**GOAL OF THE EXERCISE**
This exercise calls for an exact copy of the listing below.

- - - - -

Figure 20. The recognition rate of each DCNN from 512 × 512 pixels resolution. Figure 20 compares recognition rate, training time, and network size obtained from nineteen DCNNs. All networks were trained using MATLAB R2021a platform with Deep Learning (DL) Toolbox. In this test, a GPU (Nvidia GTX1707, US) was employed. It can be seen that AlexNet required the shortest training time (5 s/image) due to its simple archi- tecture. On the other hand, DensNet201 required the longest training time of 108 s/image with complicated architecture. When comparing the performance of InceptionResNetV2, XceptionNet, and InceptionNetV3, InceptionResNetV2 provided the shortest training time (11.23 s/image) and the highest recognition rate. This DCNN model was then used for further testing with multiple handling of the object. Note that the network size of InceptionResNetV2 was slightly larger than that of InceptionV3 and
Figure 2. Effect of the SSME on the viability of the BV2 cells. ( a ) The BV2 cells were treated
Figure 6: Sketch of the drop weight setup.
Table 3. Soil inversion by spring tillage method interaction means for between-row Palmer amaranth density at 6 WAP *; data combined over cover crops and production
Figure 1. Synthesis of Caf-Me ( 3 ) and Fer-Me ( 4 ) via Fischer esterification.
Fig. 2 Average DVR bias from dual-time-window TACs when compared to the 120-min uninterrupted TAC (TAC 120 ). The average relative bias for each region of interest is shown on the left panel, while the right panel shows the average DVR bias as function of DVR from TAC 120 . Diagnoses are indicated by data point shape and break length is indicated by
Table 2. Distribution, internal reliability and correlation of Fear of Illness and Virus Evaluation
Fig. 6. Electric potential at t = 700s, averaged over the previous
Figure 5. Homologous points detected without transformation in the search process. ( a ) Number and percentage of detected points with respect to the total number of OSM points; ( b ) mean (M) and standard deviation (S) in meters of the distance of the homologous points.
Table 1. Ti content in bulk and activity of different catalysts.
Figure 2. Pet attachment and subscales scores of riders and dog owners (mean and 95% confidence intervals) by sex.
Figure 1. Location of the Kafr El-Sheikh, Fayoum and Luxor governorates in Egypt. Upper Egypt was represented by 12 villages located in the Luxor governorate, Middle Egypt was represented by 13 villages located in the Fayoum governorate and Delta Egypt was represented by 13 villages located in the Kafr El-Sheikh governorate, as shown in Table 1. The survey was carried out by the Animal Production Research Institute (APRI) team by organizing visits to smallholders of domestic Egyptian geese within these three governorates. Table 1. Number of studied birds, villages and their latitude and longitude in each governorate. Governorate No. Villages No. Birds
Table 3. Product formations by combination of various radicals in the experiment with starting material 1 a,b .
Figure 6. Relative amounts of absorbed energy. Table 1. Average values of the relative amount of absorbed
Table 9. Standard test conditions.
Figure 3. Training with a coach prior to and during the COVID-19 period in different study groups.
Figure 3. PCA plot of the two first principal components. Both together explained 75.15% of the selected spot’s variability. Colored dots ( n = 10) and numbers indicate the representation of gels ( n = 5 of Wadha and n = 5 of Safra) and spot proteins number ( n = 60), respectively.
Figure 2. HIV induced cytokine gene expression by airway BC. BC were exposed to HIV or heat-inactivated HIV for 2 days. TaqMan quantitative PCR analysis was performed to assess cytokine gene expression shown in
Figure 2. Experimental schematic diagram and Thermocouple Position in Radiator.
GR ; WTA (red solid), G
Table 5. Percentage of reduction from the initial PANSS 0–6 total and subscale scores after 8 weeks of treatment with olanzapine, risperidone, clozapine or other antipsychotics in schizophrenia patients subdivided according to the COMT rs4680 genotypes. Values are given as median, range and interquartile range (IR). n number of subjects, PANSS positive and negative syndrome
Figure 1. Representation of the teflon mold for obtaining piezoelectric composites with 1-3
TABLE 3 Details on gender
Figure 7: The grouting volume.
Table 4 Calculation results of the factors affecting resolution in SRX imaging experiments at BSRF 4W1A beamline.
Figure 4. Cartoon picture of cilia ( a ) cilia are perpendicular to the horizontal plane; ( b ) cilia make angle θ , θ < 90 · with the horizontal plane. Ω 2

- - - - -

**TASK SOLUTION**
Figure 20. The recognition rate of each DCNN from 512 × 512 pixels resolution. Figure 20 compares recognition rate, training time, and network size obtained from nineteen DCNNs. All networks were trained using MATLAB R2021a platform with Deep Learning (DL) Toolbox. In this test, a GPU (Nvidia GTX1707, US) was employed. It can be seen that AlexNet required the shortest training time (5 s/image) due to its simple archi- tecture. On the other hand, DensNet201 required the longest training time of 108 s/image with complicated architecture. When comparing the performance of InceptionResNetV2, XceptionNet, and InceptionNetV3, InceptionResNetV2 provided the shortest training time (11.23 s/image) and the highest recognition rate. This DCNN model was then used for further testing with multiple handling of the object. Note that the network size of InceptionResNetV2 was slightly larger than that of InceptionV3 and
Figure 2. Effect of the SSME on the viability of the BV2 cells. ( a ) The BV2 cells were treated
Figure 6: Sketch of the drop weight setup.
Table 3. Soil inversion by spring tillage method interaction means for between-row Palmer amaranth density at 6 WAP *; data combined over cover crops and production
Figure 1. Synthesis of Caf-Me ( 3 ) and Fer-Me ( 4 ) via Fischer esterification.
Fig. 2 Average DVR bias from dual-time-window TACs when compared to the 120-min uninterrupted TAC (TAC 120 ). The average relative bias for each region of interest is shown on the left panel, while the right panel shows the average DVR bias as function of DVR from TAC 120 . Diagnoses are indicated by data point shape and break length is indicated by
Table 2. Distribution, internal reliability and correlation of Fear of Illness and Virus Evaluation
Fig. 6. Electric potential at t = 700s, averaged over the previous
Figure 5. Homologous points detected without transformation in the search process. ( a ) Number and percentage of detected points with respect to the total number of OSM points; ( b ) mean (M) and standard deviation (S) in meters of the distance of the homologous points.
Table 1. Ti content in bulk and activity of different catalysts.
Figure 2. Pet attachment and subscales scores of riders and dog owners (mean and 95% confidence intervals) by sex.
Figure 1. Location of the Kafr El-Sheikh, Fayoum and Luxor governorates in Egypt. Upper Egypt was represented by 12 villages located in the Luxor governorate, Middle Egypt was represented by 13 villages located in the Fayoum governorate and Delta Egypt was represented by 13 villages located in the Kafr El-Sheikh governorate, as shown in Table 1. The survey was carried out by the Animal Production Research Institute (APRI) team by organizing visits to smallholders of domestic Egyptian geese within these three governorates. Table 1. Number of studied birds, villages and their latitude and longitude in each governorate. Governorate No. Villages No. Birds
Table 3. Product formations by combination of various radicals in the experiment with starting material 1 a,b .
Figure 6. Relative amounts of absorbed energy. Table 1. Average values of the relative amount of absorbed
Table 9. Standard test conditions.
Figure 3. Training with a coach prior to and during the COVID-19 period in different study groups.
Figure 3. PCA plot of the two first principal components. Both together explained 75.15% of the selected spot’s variability. Colored dots ( n = 10) and numbers indicate the representation of gels ( n = 5 of Wadha and n = 5 of Safra) and spot proteins number ( n = 60), respectively.
Figure 2. HIV induced cytokine gene expression by airway BC. BC were exposed to HIV or heat-inactivated HIV for 2 days. TaqMan quantitative PCR analysis was performed to assess cytokine gene expression shown in
Figure 2. Experimental schematic diagram and Thermocouple Position in Radiator.
GR ; WTA (red solid), G
Table 5. Percentage of reduction from the initial PANSS 0–6 total and subscale scores after 8 weeks of treatment with olanzapine, risperidone, clozapine or other antipsychotics in schizophrenia patients subdivided according to the COMT rs4680 genotypes. Values are given as median, range and interquartile range (IR). n number of subjects, PANSS positive and negative syndrome
Figure 1. Representation of the teflon mold for obtaining piezoelectric composites with 1-3
TABLE 3 Details on gender
Figure 7: The grouting volume.
Table 4 Calculation results of the factors affecting resolution in SRX imaging experiments at BSRF 4W1A beamline.
Figure 4. Cartoon picture of cilia ( a ) cilia are perpendicular to the horizontal plane; ( b ) cilia make angle θ , θ < 90 · with the horizontal plane. Ω 2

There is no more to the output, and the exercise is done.